Felix beobachtete Cora ganz genau und sorgte dafür, dass sie rechtzeitig zum Luftholen auftauchte. Obwohl Cora keine Lust hatte, eine Pause zu machen und viel lieber schwimmen und tauchen wollte, musste sie sich, nachdem sie eine Zeit lang getaucht waren, auf einem Seerosenblatt in der Sonne aufwärmen und ausruhen. In dieser Verschnaufpause erzählte Felix ihr von seiner Kindheit und wie er in die Flasche gekommen war.
Zum Abschluss des Badevergnügens durfte Cora sich an Felix festhalten und gemeinsam sausten sie im Rekordtempo durchs Wasser. Das war fantastisch. So etwas Tolles hatte Cora noch nie erlebt.

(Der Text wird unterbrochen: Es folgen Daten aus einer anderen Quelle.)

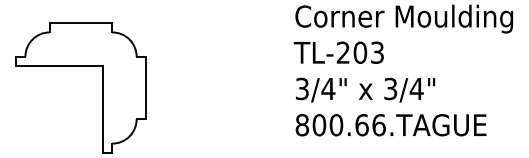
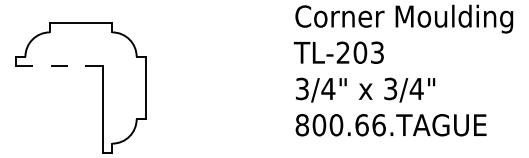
line at (58, 66): solid -> dashed
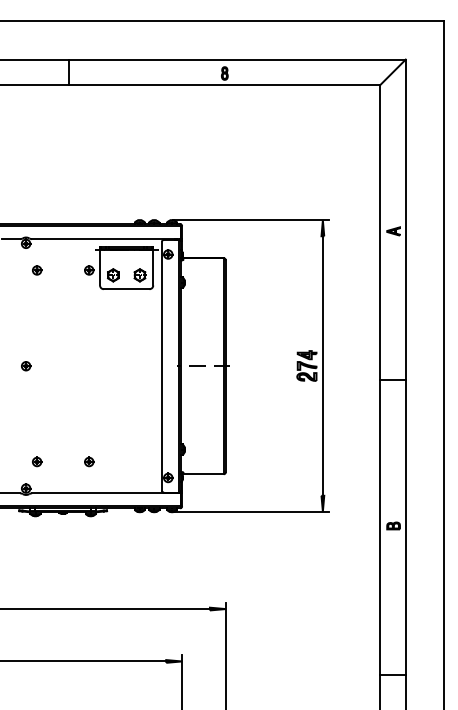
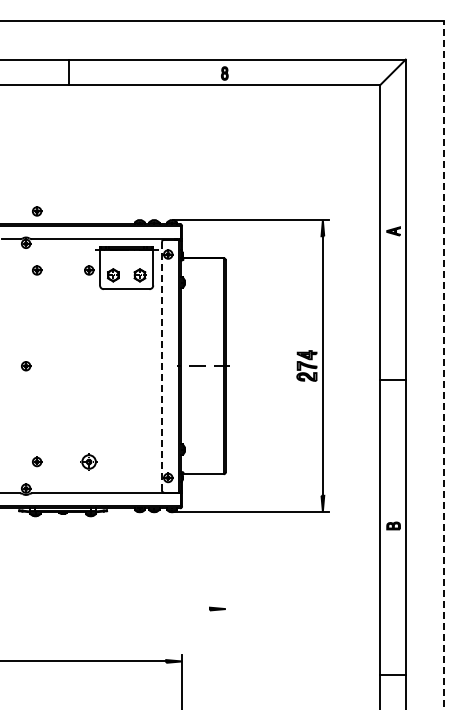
part at (37, 211): none -> present
line at (161, 365): solid -> dashed
line at (444, 365): solid -> dashed
part at (89, 461) size: 11x12 px -> 18x18 px
line at (105, 609): present -> none
line at (225, 654): present -> none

Dann setzte Felix sie am Ufer ab und Cora zog schnell ihre Kleider an. Nach der langen Zeit im kalten Wasser fror und zitterte sie am ganzen Leib.
Den seltsamen, aber nicht unbekannten Geruch bemerkten Cora und Felix fast gleichzeitig. Noch bevor Cora fragen konnte, wo der unangenehme Duft so plötzlich herkam, war dieses komische Gefühl wieder da. Es stieg von ihren Beinen bis hinauf in ihren Kopf. Die schwarzen Tanzpunkte tauchten vor ihren Augen auf und alles um sie herum drehte sich im Kreis. Wie ein Karussell, schneller und immer schneller.
Dann war es vorbei. Cora lag in ihrer normalen Größe am Rand des Teichs und ihre Beine hingen im Wasser.
Felix hüpfte darauf herum und sagte: „Quak, quak.“
Der Zauber war vorbei. Sie konnte ihn nicht mehr verstehen. Rasch streichelte sie über seinen Kopf und lief ziemlich verwirrt und mit pitschnasser Hose und Schuhen zum Haus.
Als ihre Mutter sie so sah, erschrak sie, denn sie glaubte, Cora sei in den Teich gefallen.
„Es ist alles in Ordnung, Mama. Ich hab nur mit meinem Frosch Felix gespielt“, erklärte Cora ihr ganz selbstbewusst und lachte dabei fröhlich.
Darauf fiel Mama keine Antwort ein. Sie war einfach sprachlos und freute sich insgeheim, dass Cora es geschafft hatte, den Frosch ganz alleine freizulassen. Dann steckte sie ihre Tochter in trockene Kleider und kochte ihr einen heißen Tee.
Beim Zubettgehen erzählte Cora ihrem Papa von Felix und wie er in die Flasche gekommen war. Sie erwähnte natürlich auch das Zauberelixier und erzählte von ihrem Schwimm- und Tauchkurs.
„Du hast wirklich eine blühende Fantasie. Diese Geschichte sollten wir aufschreiben, die ist wirklich prima“, schmunzelte Papa. „Schlaf gut, meine Prinzessin.“
„Von wegen Einbildung“, dachte Cora etwas verärgert, als Papa gegangen war.
„Gleich morgen früh besuche ich Felix. Hoffentlich funktioniert der Zauber dann immer noch.“
Das war Coras letzter Gedanke, bevor ihr die Augen zufielen und sie tief und fest eingeschlafen war.